The average of all the valuation models gives a fair value $40.01 which means that Medtronic is currently trading at a 6.5% premium to the average fair value. I've also calculated the fair value with the highest and lowest valuation methods thrown out. In this case, the DCF and DDM valuations are thrown out and the new average is $39.98. Medtronic is trading at a 6.6% premium to this price as well.
Overall I would say that Medtronic is in the fair value range but a further pullback would be welcomed. My average fair value calculation is more of a low value price target since I'm taking the low PE, dividend and PS ratios to calculate the value. Picking up shares for less than my "average fair value" calculation price targets is usually a sign that you're getting a really good value on the shares as long as nothing has fundamentally changed with the company to give prices that low. As as DG investor the starting yield is lacking on Medtronic but could be made up very quickly if their DG can remain at the elevated rate for several more years.
I thought we should also take a look at the potential returns that you could be looking at if you buy in at the $42.60 level. If Medtronic can grow their EPS at the rates that I used in my DCF analysis then after 10 years their EPS will be $5.43. Applying the 5 year average low PE ratio of 13.80 to the EPS would mean that shares would be trading for $74.89. This would be a 75.79% return over 10 years. However we also have to account for the dividends. In that same time you would have received $14.57 in dividends if they can grow dividends at the rates I used in my DDM analysis. This would represent a further return of 34.21% if dividends are not reinvested. The 10 year total return would be 110%, for average annual return of 7.70%. I can live with a 10 year return over 7% before inflation and approximately 4% after inflation. I borrowed this idea from Dividend Growth Stock Investing.

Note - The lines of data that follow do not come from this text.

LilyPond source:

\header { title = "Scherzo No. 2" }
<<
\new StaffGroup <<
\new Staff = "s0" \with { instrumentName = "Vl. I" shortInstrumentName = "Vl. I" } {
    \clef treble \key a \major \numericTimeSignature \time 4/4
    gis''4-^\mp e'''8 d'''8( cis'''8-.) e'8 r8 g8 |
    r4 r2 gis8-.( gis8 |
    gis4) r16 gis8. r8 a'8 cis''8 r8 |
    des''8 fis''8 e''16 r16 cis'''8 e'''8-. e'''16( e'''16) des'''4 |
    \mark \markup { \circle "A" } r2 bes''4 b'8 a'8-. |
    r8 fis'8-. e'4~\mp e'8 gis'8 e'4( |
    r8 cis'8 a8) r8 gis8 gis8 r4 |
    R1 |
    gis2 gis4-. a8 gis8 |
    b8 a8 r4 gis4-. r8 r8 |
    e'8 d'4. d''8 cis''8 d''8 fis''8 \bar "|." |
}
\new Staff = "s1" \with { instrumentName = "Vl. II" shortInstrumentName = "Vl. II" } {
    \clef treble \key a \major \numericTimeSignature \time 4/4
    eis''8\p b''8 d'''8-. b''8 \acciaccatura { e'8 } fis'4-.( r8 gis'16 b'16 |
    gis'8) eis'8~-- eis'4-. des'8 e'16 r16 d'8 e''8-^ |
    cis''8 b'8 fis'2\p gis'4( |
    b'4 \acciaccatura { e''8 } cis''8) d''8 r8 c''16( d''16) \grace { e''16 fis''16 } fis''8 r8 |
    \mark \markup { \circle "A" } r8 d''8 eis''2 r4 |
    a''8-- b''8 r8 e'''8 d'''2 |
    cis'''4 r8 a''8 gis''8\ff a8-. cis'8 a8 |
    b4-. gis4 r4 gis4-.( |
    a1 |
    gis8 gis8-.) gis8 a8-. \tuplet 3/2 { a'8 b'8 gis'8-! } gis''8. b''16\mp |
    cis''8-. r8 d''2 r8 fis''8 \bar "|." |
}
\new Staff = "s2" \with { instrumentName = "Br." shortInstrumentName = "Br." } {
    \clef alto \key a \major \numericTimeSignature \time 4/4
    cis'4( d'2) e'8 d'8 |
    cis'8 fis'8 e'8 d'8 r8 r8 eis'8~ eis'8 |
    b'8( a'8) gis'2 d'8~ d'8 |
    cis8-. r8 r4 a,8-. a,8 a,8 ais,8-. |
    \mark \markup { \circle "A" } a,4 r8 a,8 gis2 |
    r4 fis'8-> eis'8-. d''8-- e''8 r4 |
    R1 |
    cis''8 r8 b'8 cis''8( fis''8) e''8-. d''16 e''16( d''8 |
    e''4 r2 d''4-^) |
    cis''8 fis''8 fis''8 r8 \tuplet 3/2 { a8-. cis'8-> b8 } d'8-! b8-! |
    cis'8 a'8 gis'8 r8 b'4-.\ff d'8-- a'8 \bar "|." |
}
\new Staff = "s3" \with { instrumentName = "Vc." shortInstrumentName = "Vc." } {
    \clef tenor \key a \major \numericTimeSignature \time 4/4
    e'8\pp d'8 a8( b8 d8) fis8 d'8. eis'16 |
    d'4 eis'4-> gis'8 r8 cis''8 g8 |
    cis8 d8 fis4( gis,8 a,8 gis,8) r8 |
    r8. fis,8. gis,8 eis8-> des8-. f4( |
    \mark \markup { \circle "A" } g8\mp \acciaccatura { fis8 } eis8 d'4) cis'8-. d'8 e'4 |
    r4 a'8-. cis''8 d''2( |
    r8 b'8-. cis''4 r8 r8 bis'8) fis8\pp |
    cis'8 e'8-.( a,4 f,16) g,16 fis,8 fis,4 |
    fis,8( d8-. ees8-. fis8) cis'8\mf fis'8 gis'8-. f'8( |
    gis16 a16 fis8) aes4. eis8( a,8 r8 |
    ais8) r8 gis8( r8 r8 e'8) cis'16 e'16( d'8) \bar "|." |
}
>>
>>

Yesterday I went ahead and started a position with Medtronic. I now have more of a pure play on the healthcare industry which was lacking in my portfolio. I didn't get the best possible value but I will be looking to average down my position if a pullback in MDT shares occurs. If the current yield rises to a 3.00% level I'll be picking up at least one more lot of shares. The 2.75% yield level corresponds to a $37.82 price target and the 3.00% yield level is at $34.67. Since the ex-div date is on 12/13 I'll be receiving their next dividend payment later this month. Medtronic has moved their first quarter dividend up by a month to get the payout in before the potential tax increases. I'm not too worried about the dividend tax increases, but I'll take the payment earlier to start the compounding process.
What do you think about Medtronic as a DG investment at today's prices?